Published in final edited form as: Nat Methods. 2024 Jan 17;21(2):228–235. doi: 10.1038/s41592-023-02157-7

Fig. 2 ∣. DoTA-seq enables tracking of gene-species dynamics in a complex human gut microbial community.

Fig. 2 ∣

a, Heat map of ARG–species associations in a 25-member synthetic gut microbial community for a representative replicate. For each species (x axis) and ARG (y axis), the proportion of cells containing the gene (gene prevalence) is shown. The opacity of the background for each box is proportional to the prevalence value. Computationally predicted ARGs based on genome sequence are outlined in blue. ARGs that were not found in the species’ genome sequence but observed using DoTA-seq as well as independently confirmed are outlined in green boxes. ARGs that were not found in a given species’ genome sequence are represented by green text.
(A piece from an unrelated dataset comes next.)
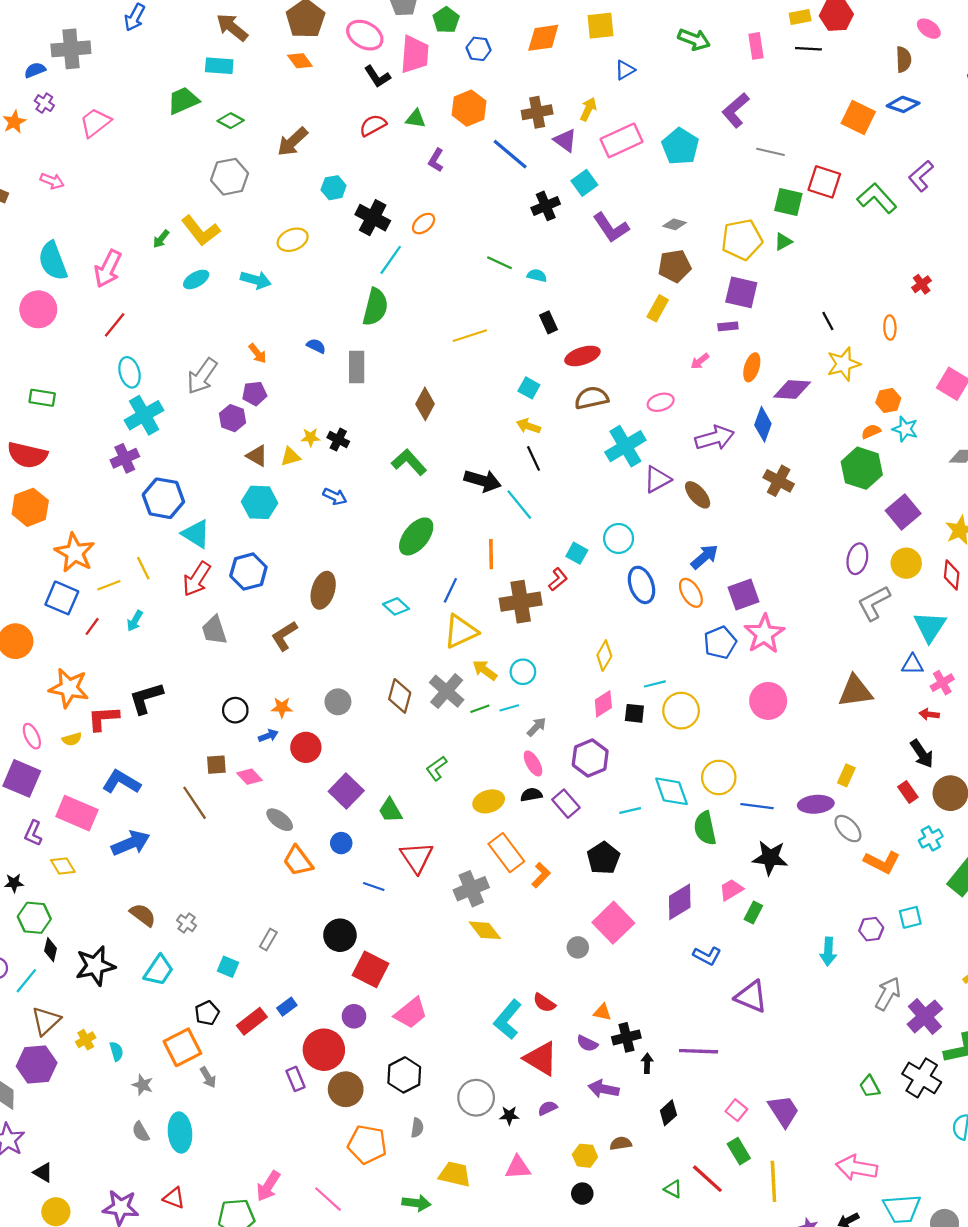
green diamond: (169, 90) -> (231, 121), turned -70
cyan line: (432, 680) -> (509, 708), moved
Species include BA, Bifidobacterium adolescentis; ER, Eubacterium rectale; FP, Faecalibacterium prausnitzii; AC, Anaerostipes caccae; CC, Coprococcus comes; RI, Roseburia intestinalis; DP, Desulfovibrio piger; BH, Blautia hydrogenotrophica; CA, Collinsella aerofaciens; PC, Prevotella copri; DL, Dorea longicatena; CG, Clostridium asparagiforme; BF, Bacteroides fragilis; EL, Eggerthella lenta; CH, Clostridium hiranonis; BO, Bacteroides ovatus; BT, Bacteroides thetaiotaomicron; BU, Bacteroides uniformis; BV, Bacteroides vulgatus; BC, Bacteroides caccae; BY, Bacteroides cellulosilyticus; PJ, Parabacteroides johnsonii; DF Dorea formicigenerans; BL, Bifidobacterium longum subsp. infantis; BP, Bifidobacterium pseudocatenulatum (Supplementary Table 1). b, Bar plot of the average gene prevalence for ARGs for each ARG–species combination that displayed greater than or equal to 10% prevalence. Data points represent values from technical replicates (n = 2). c, Schematic of the experiment for tracking changes in ARGs in response to antibiotics. MLS, erythromycin and lincomycin. d, Relative abundance of species at each measurement time determined by DoTA-seq. The lines corresponding to species that were not detected after passage 1 or did not contain ARGs are semi-transparent. Data points represent values of technical replicates (n = 2). e, Prevalence of ARG–species associations at different passages. Species that were not detected after passage 1 and/or did not contain targeted ARGs are excluded from this graph. Lines correspond to the mean and data points represent technical replicates (n = 2).